The word echoes, hollow and wrong. My fingers curl into the sheets, grounding myself in the texture, the coolness, the pull of fabric against my skin. I can feel my heartbeat now, steady but loud, like it’s pressing against the inside of my chest, demanding attention. Safe feels like a story people tell you so you stop asking questions.
“Delilah,” Larkin says again, softer this time. “I need you to tell me what happened. Anything you remember.”
Something in her tone shifts—subtle, but enough that I notice. This isn’t concern anymore. This is intel. This is command wrapped in softness.
My stomach tightens.
At first, the memories come like shadows at the edges of my vision. Blurred. Distant. Easy enough to ignore if I don’tlook directly at them. I open my mouth to speak, to give her something neutral, something safe, but the moment I actually try to form the words, it’s like a door opens somewhere deep in my head.
And I fall through it.
Hands.
Pressure.
The weight of a body too close, too heavy.
A voice in my ear—low, amused, wrong.
My chest tightens sharply, breath stuttering as my heart rate spikes without my permission. The monitor beside me reacts instantly, the steady beep accelerating into something frantic, exposed, humiliating in its honesty. My body betrays me before I can bury anything back down.
“No,” I gasp, more to myself than anyone else. The word tears out thin and wrecked. I focus on the ceiling, on the fluorescent light above me, on the present moment, trying to anchor myself the way they trained us to. Inhale. Exhale. Count. Stay here. Don’t go back there. Don’t let them pull you into the memory until it becomes more real than the room.
“Delilah,” Jon’s voice cuts in, closer now, urgent in a way that slices straight through the fog. “Hey. Look at me.”

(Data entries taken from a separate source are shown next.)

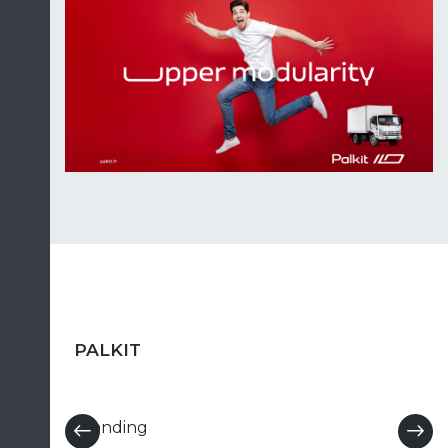
PALKIT
Branding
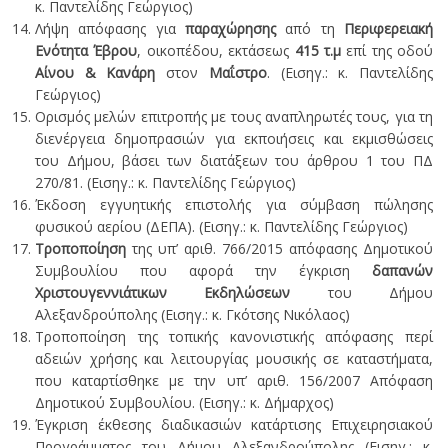
κ. Παντελίδης Γεώργιος)
Λήψη απόφασης για
παραχώρησης
από τη
Περιφερειακή
Ενότητα Έβρου
, οικοπέδου, εκτάσεως
415 τ.μ
επί της οδού
Αίνου & Κανάρη
στον
Μαΐστρο
. (Εισηγ.: κ. Παντελίδης
Γεώργιος)
Ορισμός μελών επιτροπής με τους αναπληρωτές τους, για τη
διενέργεια δημοπρασιών για εκποιήσεις και εκμισθώσεις
του Δήμου, βάσει των διατάξεων του άρθρου 1 του ΠΔ
270/81. (Εισηγ.: κ. Παντελίδης Γεώργιος)
Έκδοση εγγυητικής επιστολής για σύμβαση πώλησης
φυσικού αερίου (ΔΕΠΑ). (Εισηγ.: κ. Παντελίδης Γεώργιος)
Τροποποίηση
της υπ’ αριθ. 766/2015 απόφασης Δημοτικού
Συμβουλίου που αφορά την έγκριση
δαπανών
Χριστουγεννιάτικων Εκδηλώσεων
του Δήμου
Αλεξανδρούπολης (Εισηγ.: κ. Γκότσης Νικόλαος)
Τροποποίηση της τοπικής κανονιστικής απόφασης περί
αδειών χρήσης και λειτουργίας μουσικής σε καταστήματα,
που καταρτίσθηκε με την υπ’ αριθ. 156/2007 Απόφαση
Δημοτικού Συμβουλίου. (Εισηγ.: κ. Δήμαρχος)
Έγκριση έκθεσης διαδικασιών κατάρτισης Επιχειρησιακού
Προγράμματος του Δήμου Αλεξανδρούπολης (Εισηγ.: κ.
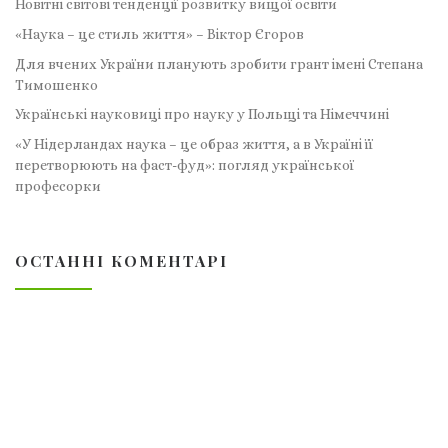
Новітні світові тенденції розвитку вищої освіти
«Наука – це стиль життя» – Віктор Єгоров
Для вчених України планують зробити грант імені Степана
Тимошенко
Українські науковиці про науку у Польщі та Німеччині
«У Нідерландах наука – це образ життя, а в Україні її
перетворюють на фаст-фуд»: погляд української
професорки
ОСТАННІ КОМЕНТАРІ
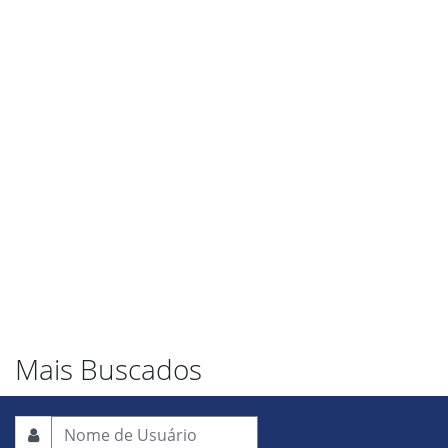
Mais Buscados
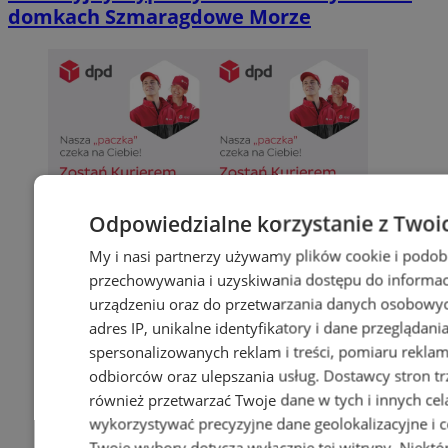
domkach Szmaragdowe Morze
Odpowiedzialne korzystanie z Twoi
My i nasi partnerzy używamy plików cookie i podob
przechowywania i uzyskiwania dostępu do informac
urządzeniu oraz do przetwarzania danych osobowych
adres IP, unikalne identyfikatory i dane przeglądani
spersonalizowanych reklam i treści, pomiaru reklam i
odbiorców oraz ulepszania usług.
Dostawcy stron tr
również przetwarzać Twoje dane w tych i innych cel
wykorzystywać precyzyjne dane geolokalizacyjne i c
Twoje wybory dotyczą wyłącznie tej witryny. Niekt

I turn my head toward him despite myself. He’s at my side now, one hand gripping the edge of the bed like he’s holding himself back from touching me. His eyes search my face, dark with something that looks dangerously close to panic. There’s blood under one of his nails. A bruise darkening the line of his jaw. He looks wrecked, and somehow that only makes this worse.
“You’re here,” he says, like he needs to hear it out loud. Like maybe he’s saying it for himself too. “You’re okay. Just breathe. Slow it down.”
I try. I really do. I try to follow the steadiness in his voice, the shape of it, the way he says my name like it means something heavier than it should. But the second I start to reach for calm, Larkin presses again.
“Delilah, did Mikhail say anything to you? Did he move you after initial contact?”
The name hits like a blow.
My vision blurs again, edges warping as my pulse races faster, the sound of the monitor bleeding into the memory until I can’t tell which is which. Mikhail in the courtyard. Mikhail looking at me like I was an object he’d already decided how to use. Mikhail’s voice, cultured and cold, telling them to keep me intact.
“That’s enough,” Jon snaps, turning on Larkin so fast it startles me. “She’s not ready.”
“We don’t get to decide when ready is,” Larkin shoots back. “If she has information—”
“She’s fucking traumatized,” Jon cuts in, his voice rising now, sharp and uncontrolled. “Look at her. You’re pushing her into a spiral.”
“And you’re letting your feelings cloud your judgment,” Larkin fires back, just as sharp. “She’s an operative, Jon. Not—”
“Stop.”
The word comes out of me before I realize I’m capable of speaking that loudly. It hurts, scraping my throat raw, but it works. They both freeze, attention snapping back to me. The room goes still except for the frantic beeping at my side and the ragged sound of my own breathing.
“I said stop,” I repeat, quieter now but no less firm. My heart is still racing, but I force my breathing to slow, one deliberate inhale at a time. “Both of you.”
Silence falls, heavy and tense. It hangs between us like a drawn wire, ready to snap.
Then a curtain is yanked open on the other side of the bay.
“Well,” King drawls, his voice dry and unmistakably him, “this is cozy.”
I blink, startled, and see him lying in the bed beside mine, propped up on one elbow, bruised and bandaged but very much awake. His mask is gone, his expression tired but intact, like pain is just another inconvenience he’s learned to live with. He looks like shit. Familiar, infuriating shit.